* Problem statement: In the data below, which lines hold the word "tymczasowego"? Copy them.

......

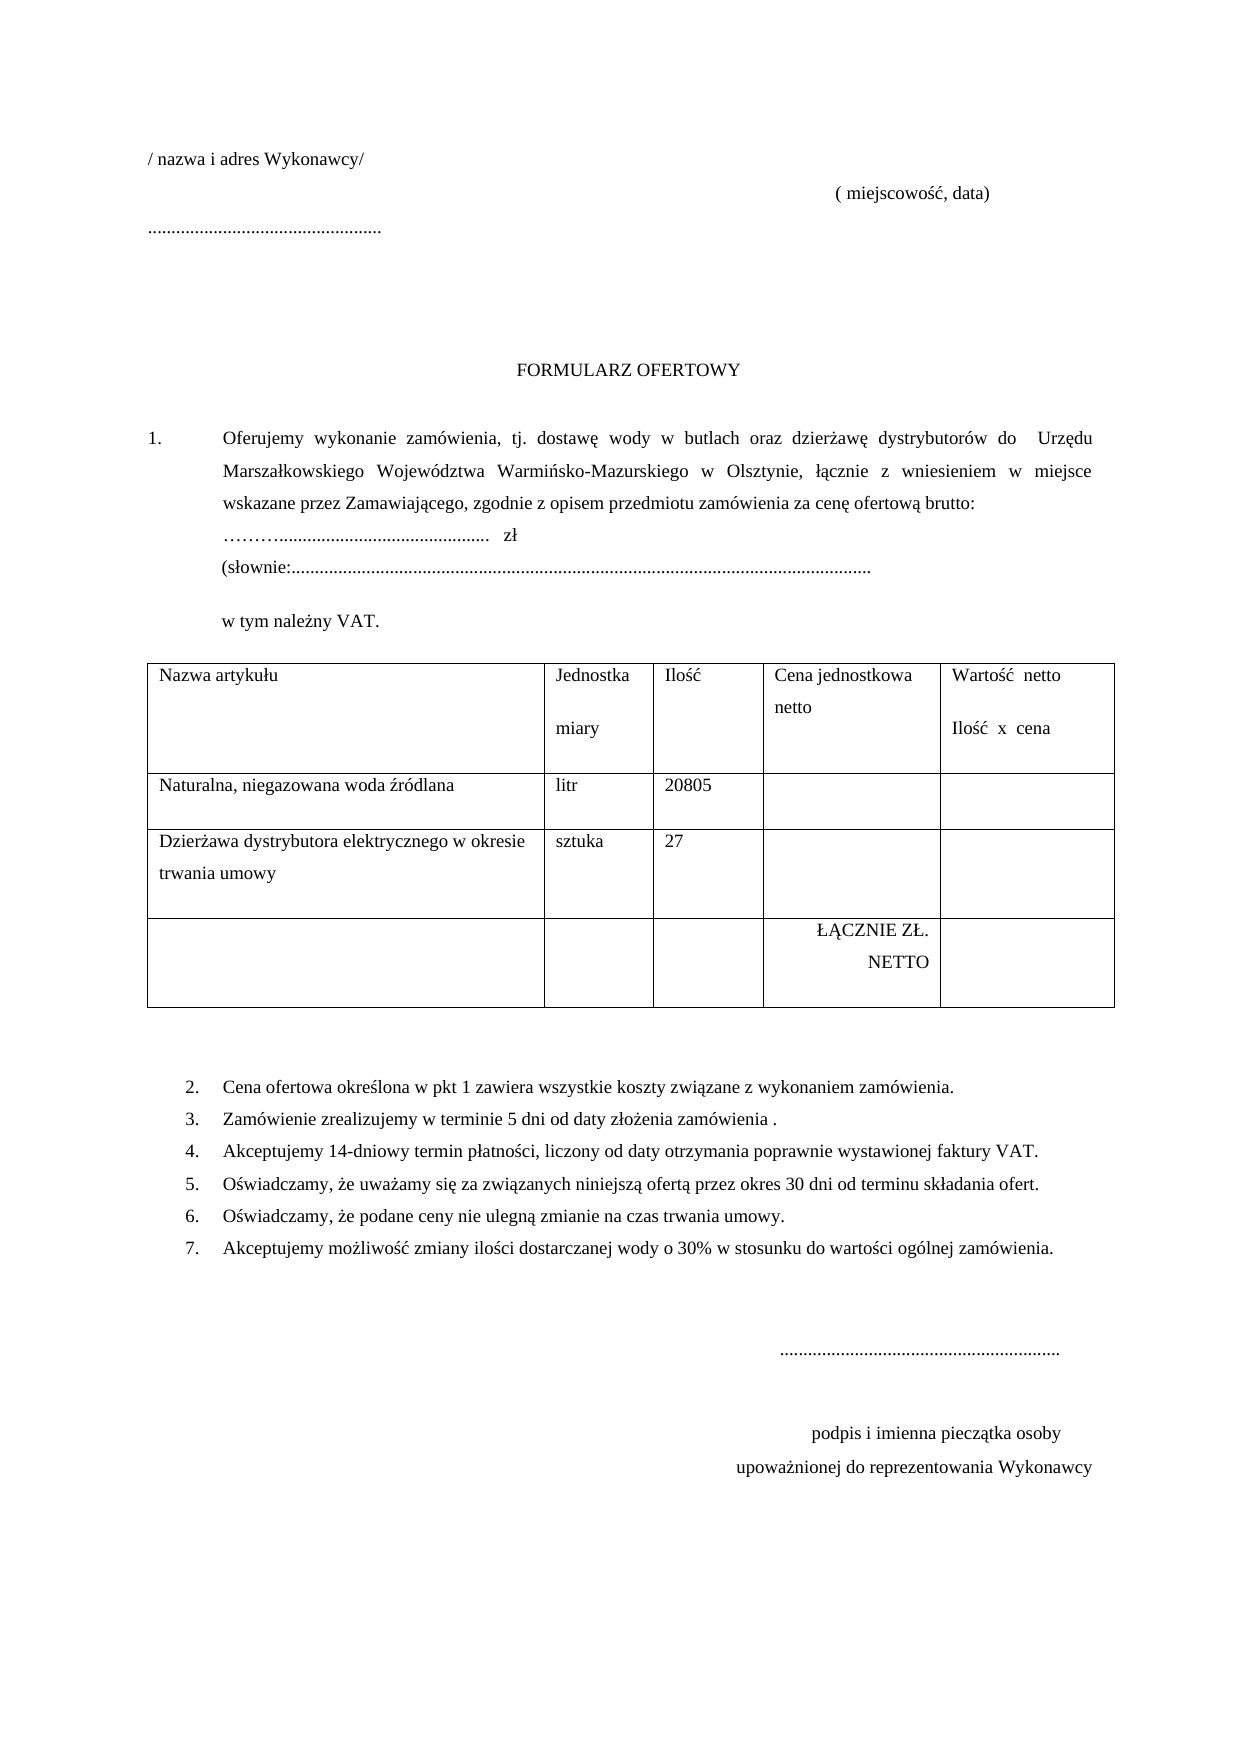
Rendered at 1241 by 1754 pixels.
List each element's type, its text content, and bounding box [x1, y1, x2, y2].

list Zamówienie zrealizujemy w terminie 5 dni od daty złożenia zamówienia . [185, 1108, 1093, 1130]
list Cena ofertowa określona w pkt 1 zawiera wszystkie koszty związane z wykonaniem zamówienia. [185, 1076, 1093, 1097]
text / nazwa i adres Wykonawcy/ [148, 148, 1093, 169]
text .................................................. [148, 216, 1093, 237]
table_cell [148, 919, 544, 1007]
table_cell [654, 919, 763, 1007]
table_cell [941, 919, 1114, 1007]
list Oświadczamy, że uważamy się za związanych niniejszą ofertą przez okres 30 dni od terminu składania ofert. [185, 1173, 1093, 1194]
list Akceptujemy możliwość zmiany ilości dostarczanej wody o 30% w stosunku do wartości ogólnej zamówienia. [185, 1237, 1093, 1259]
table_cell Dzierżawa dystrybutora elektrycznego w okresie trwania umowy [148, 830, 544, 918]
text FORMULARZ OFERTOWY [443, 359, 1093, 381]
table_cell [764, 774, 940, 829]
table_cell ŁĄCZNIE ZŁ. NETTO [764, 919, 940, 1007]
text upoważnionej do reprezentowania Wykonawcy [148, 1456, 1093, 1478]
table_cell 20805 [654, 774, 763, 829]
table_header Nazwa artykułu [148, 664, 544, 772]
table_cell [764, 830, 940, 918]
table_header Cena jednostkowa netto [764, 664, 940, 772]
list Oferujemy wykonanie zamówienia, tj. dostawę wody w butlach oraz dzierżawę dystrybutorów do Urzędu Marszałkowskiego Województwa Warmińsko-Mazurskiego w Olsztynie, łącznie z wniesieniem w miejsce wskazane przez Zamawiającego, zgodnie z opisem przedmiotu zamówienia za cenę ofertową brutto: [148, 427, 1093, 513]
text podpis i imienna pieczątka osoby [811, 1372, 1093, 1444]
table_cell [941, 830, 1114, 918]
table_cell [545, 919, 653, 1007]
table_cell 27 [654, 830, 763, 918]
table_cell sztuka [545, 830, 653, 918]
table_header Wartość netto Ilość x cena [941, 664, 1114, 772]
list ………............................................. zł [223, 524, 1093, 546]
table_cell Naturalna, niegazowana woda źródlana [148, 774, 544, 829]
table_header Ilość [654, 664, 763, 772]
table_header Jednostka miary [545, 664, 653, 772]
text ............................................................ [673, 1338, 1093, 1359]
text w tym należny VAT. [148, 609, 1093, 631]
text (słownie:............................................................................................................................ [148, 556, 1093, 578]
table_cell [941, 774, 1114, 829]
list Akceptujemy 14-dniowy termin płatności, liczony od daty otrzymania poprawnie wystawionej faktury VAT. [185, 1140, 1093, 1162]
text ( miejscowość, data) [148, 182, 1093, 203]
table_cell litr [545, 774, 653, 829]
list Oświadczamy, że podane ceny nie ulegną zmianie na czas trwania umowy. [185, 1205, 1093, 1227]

......

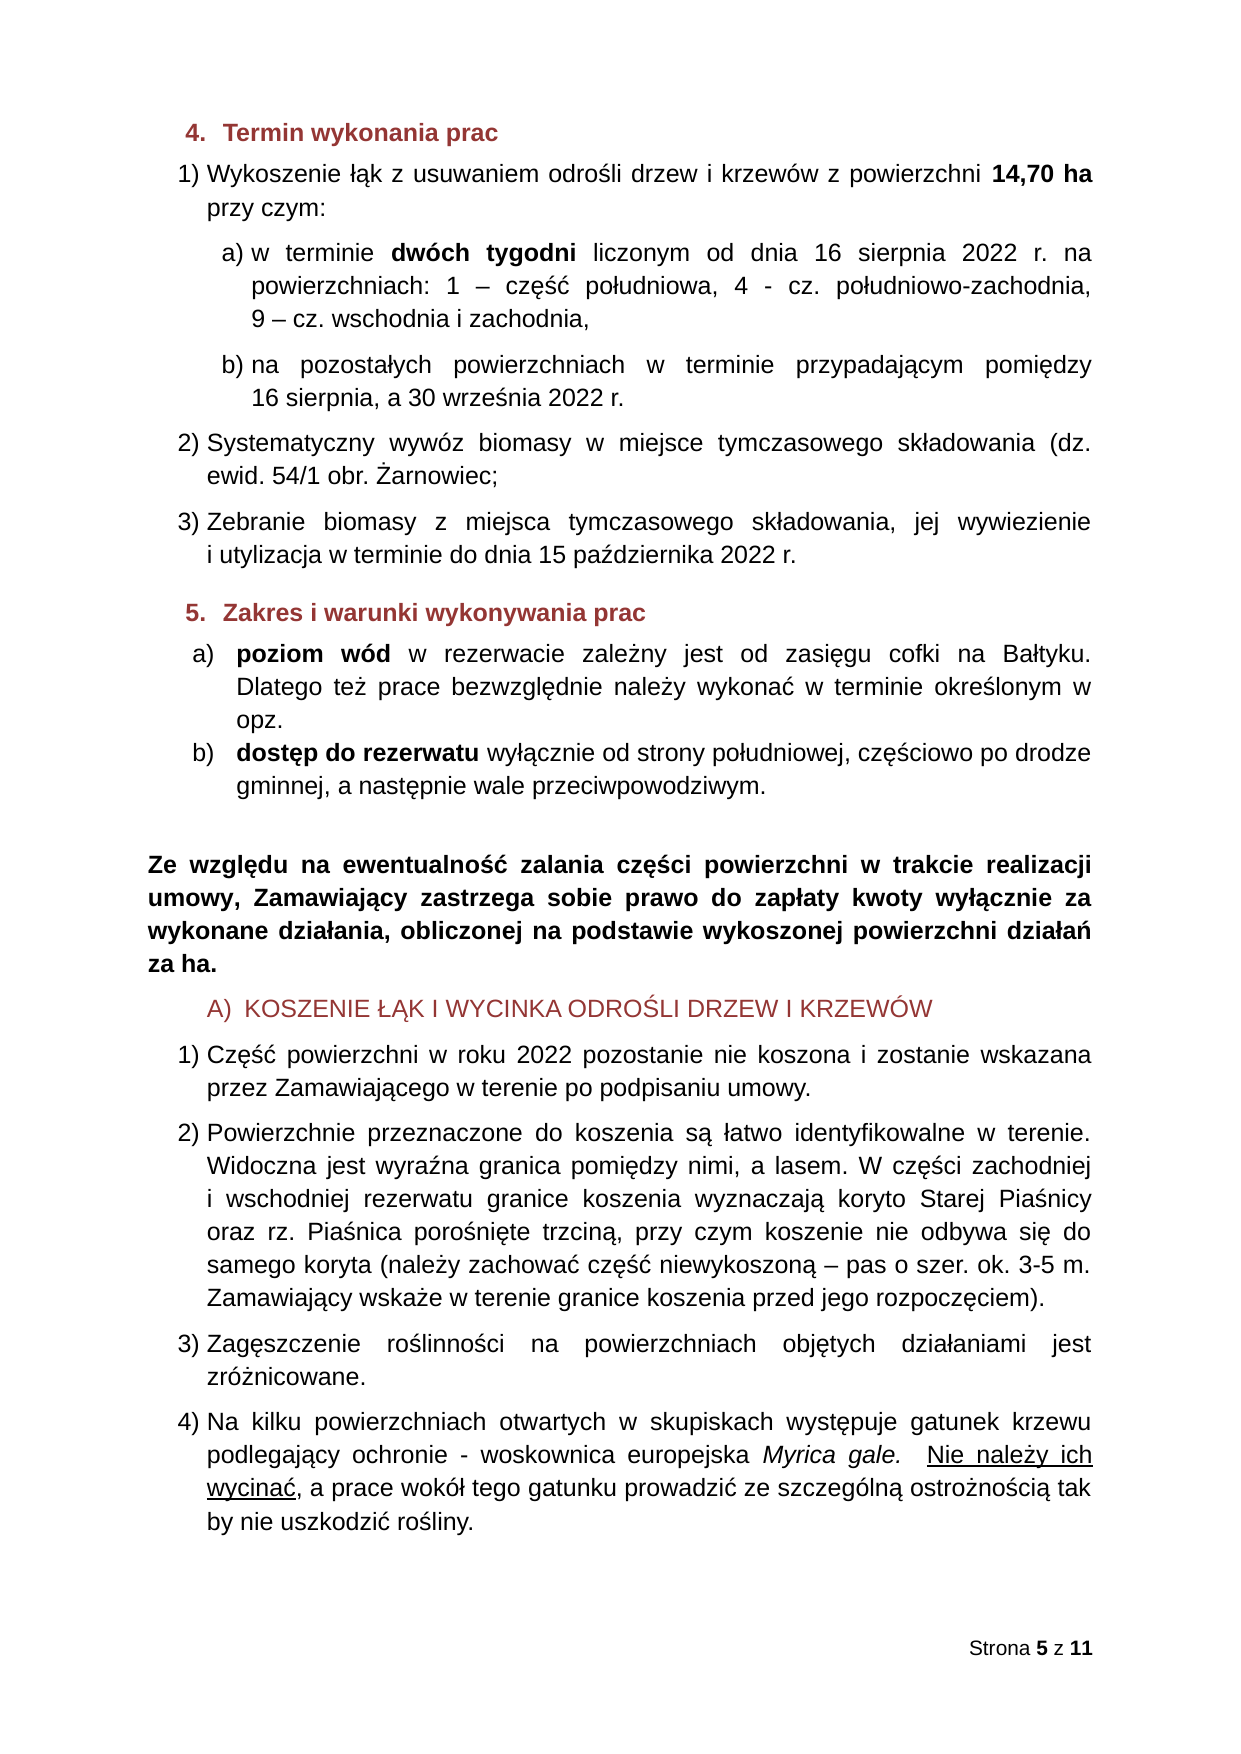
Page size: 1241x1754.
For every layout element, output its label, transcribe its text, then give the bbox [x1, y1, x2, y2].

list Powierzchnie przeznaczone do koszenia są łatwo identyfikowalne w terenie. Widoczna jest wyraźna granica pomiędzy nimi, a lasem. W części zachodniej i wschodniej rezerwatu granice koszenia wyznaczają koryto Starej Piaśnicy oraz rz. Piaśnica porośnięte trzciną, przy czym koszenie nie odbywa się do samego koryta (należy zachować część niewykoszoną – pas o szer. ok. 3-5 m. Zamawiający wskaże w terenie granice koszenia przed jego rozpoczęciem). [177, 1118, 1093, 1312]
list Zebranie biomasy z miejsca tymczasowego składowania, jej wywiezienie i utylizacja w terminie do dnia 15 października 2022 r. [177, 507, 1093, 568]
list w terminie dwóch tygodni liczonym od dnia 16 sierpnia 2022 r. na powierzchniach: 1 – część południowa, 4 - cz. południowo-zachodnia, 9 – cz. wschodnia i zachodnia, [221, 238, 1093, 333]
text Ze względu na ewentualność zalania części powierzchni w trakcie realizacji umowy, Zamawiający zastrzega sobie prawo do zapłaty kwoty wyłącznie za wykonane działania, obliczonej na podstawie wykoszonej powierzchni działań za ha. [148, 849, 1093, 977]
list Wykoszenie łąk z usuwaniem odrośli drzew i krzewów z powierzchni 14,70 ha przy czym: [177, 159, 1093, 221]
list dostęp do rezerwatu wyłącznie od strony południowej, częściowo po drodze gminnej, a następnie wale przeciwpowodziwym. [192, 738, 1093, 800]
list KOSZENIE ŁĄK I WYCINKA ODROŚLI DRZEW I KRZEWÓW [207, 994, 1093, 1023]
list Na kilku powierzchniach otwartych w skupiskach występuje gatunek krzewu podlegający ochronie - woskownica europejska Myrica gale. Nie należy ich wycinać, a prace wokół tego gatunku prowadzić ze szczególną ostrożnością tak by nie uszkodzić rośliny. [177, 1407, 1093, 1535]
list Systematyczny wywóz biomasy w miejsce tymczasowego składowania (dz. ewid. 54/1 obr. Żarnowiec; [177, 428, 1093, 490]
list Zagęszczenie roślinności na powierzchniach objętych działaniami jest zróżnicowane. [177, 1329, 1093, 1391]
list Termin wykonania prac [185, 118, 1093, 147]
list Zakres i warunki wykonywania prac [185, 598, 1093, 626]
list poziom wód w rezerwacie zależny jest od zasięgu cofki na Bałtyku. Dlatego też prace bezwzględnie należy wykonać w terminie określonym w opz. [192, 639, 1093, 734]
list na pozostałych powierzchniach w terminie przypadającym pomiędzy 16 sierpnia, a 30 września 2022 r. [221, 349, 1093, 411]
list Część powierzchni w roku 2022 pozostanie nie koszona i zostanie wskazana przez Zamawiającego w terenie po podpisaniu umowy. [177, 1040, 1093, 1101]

......

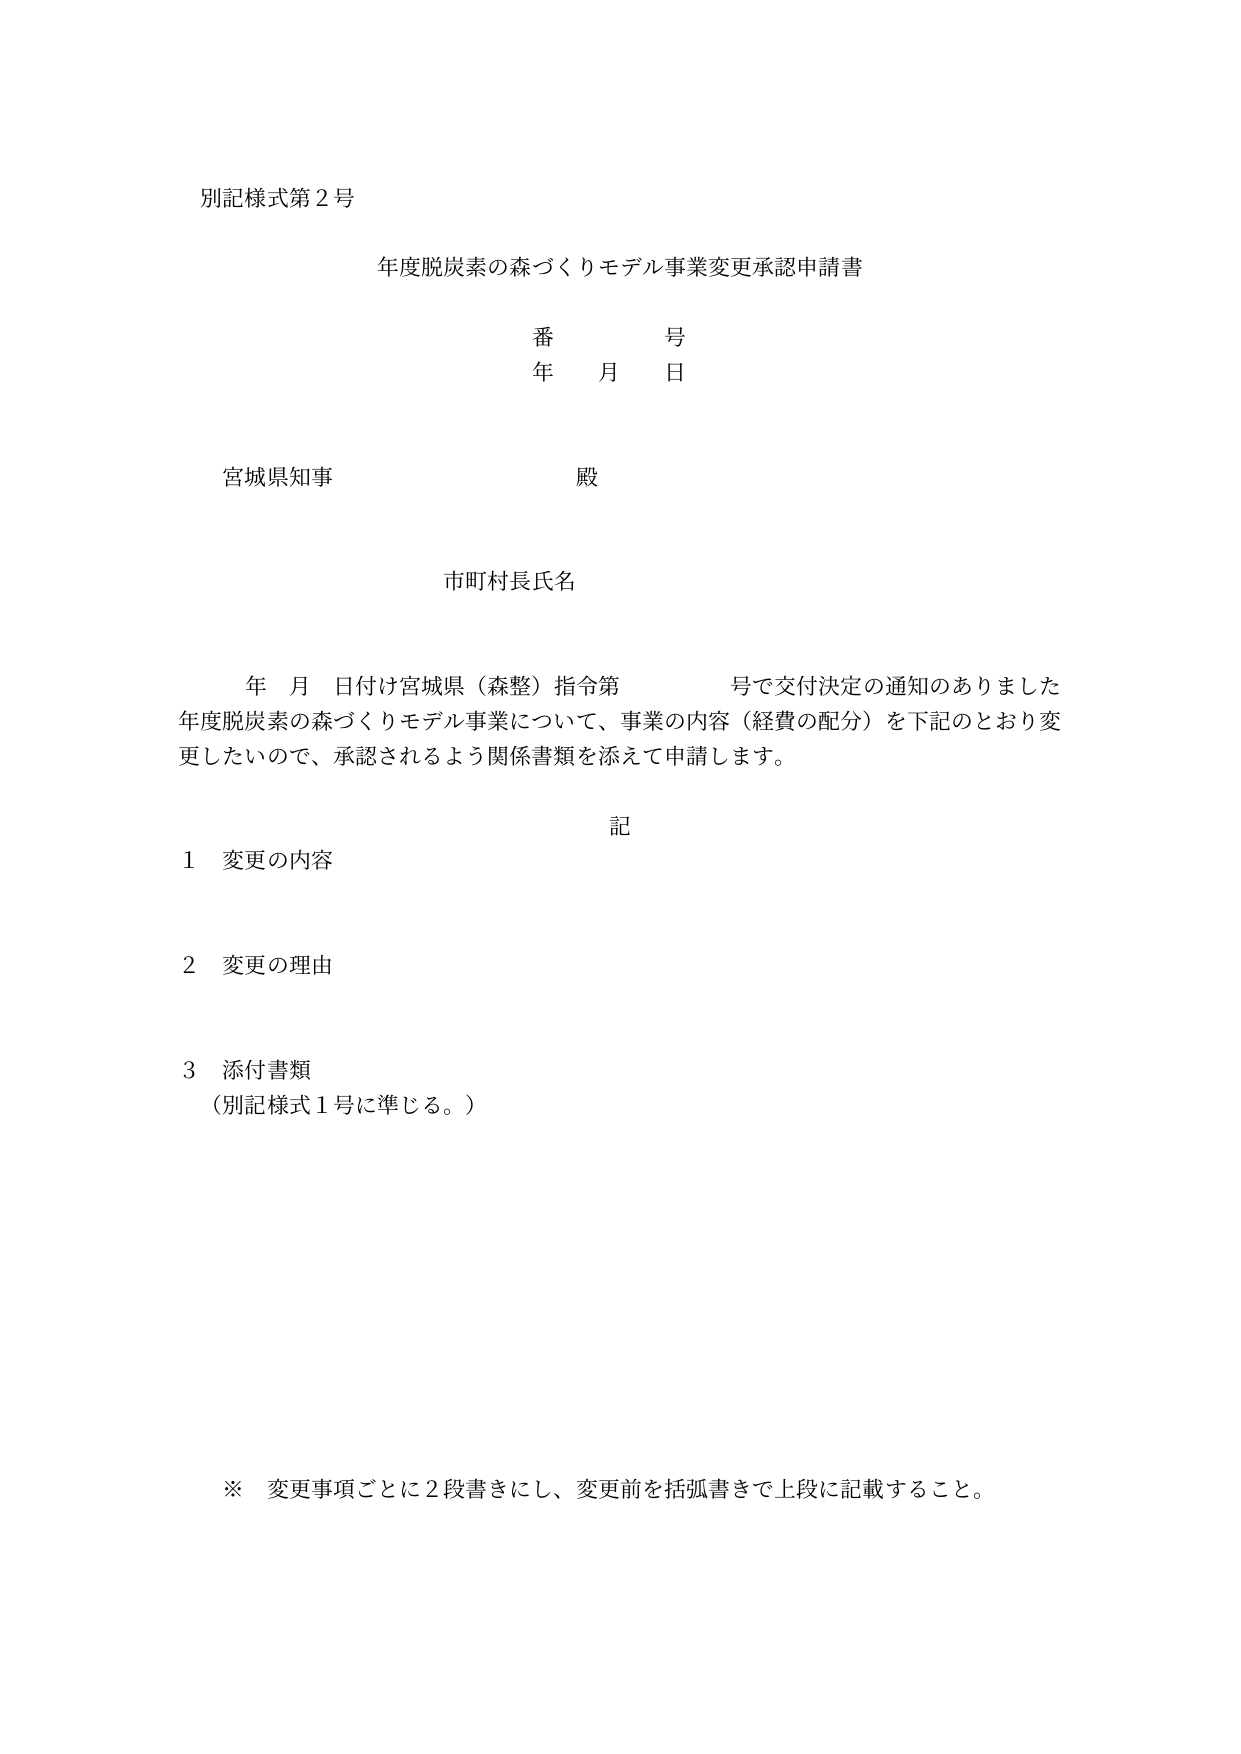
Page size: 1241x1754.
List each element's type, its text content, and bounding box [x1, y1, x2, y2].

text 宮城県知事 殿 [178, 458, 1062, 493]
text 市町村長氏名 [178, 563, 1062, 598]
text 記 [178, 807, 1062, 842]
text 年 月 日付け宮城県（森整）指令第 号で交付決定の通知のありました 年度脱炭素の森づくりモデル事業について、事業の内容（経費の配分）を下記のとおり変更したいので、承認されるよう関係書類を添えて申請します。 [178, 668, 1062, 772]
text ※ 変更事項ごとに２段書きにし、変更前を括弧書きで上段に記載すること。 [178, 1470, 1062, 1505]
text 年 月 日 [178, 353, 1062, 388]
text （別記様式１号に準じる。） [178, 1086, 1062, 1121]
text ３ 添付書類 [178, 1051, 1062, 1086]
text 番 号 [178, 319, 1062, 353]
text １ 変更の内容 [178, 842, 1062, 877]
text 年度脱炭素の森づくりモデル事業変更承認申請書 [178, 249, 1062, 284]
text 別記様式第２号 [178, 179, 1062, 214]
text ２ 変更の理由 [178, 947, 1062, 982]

......

* Task result:
list Zebranie biomasy z miejsca tymczasowego składowania, jej wywiezienie i utylizacja w terminie do dnia 15 października 2022 r. [177, 507, 1093, 568]
list Systematyczny wywóz biomasy w miejsce tymczasowego składowania (dz. ewid. 54/1 obr. Żarnowiec; [177, 428, 1093, 490]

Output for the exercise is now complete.